- _課題の指示_:
1. 丹沢の山行記で、ヤタ尾根の登り口の案内板にあった文言に引かれて、実際にはどのような山歩きをしましたか。
2. 丹沢の山行記の続きを、最後の文の後から書いてください。

- _掲載文_:
***
A.山歩き/2.山紀行/・・丹沢・熊笹の峰 home


丹沢・熊笹の峰


熊笹の峰のブナの巨木


神ノ川ヒュッテから熊笹の峰・神ノ川渓谷(2011-05-17歩く)
丹沢に新緑でも見に行こうかと思って、昭文社の山と高原地図「丹沢」を眺める。東丹沢はヒルが出るので対象外として、 道志の方に目を向ける。そういえば、神ノ川流域に入ったことがない。地図には神ノ川は「新緑・紅葉美しい」とある。 神ノ川ヒュッテからヤタ尾根を登って、犬越路への林道に出て、広河原廻って戻ってくる計画をたてる。しかし、実際は、 ヤタ尾根の登り口の案内板にあった"丹沢を代表するブナ林"という文言に引かれて熊笹の峰往復をしてしまった。 新緑で時期が良かったせいもあると思うが、そのブナ林の美しさに魅了された。
***
- _提供資料_:
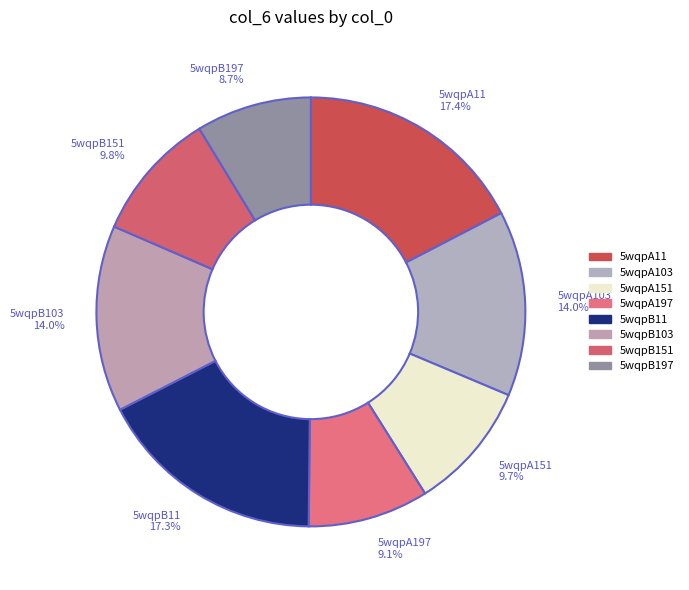

Does 5wqpB103 account for over 50% of the chart?

No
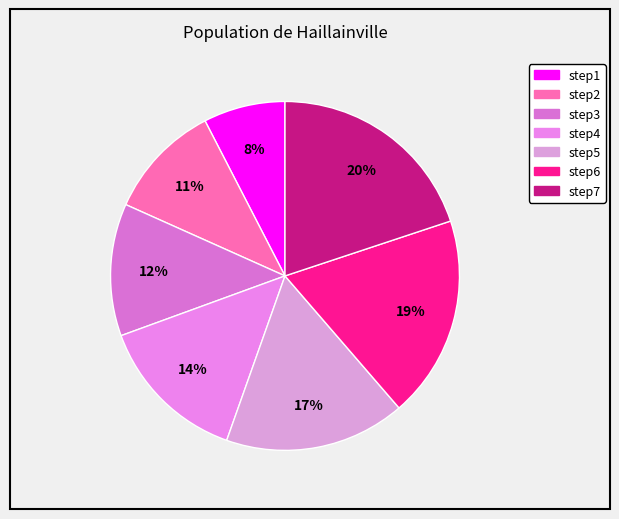

What is the smallest slice in the pie chart?

step1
***
- _解答一覧_:
1. 熊笹の峰を往復した。

2.
地図を見て、道志の神ノ川入口から神ノ川ヒュッテへは狭い悪路の林道をしばらく走らねばならないかなと思っていたが、 広く舗装されていて、すんなりと林道の一般車通行の終点神ノ川ヒュッテに着いた。
林道を10分余行くと、ヤタ尾根の登り 口につく。そこに案内板が立ち、"丹沢を代表するブナ林"という思いがけない文言をみつけ、引かれる。またとないブナの新緑の時期、急遽予定を変更して熊笹の峰まで往復することにする。 案内板にあるように、上の林道まで1時間ほど杉の植林地帯を急登する。何も見るべきものはない。枝打ちされて明るいのが救いである。
林道にでて、コンクリート壁面に作られた階段を 上がってゆく。左側は杉林で右側は雑木林の山道を登ってゆく。時々ブナやミズナラも見られるが、 薄暗くてさえない道である。そのうち掘れた山道を急登すようになり、それが終わるとフラットな杉並木の道となって一息つく。しかし、又、杉林の急登がはじまる。やがて、正面山道先の杉の木立の間に ブナの大木のシルエットが見えてくる。また、杉林に残ったブナかな、と思いながら登って行くと、ブナ林に飛び出した。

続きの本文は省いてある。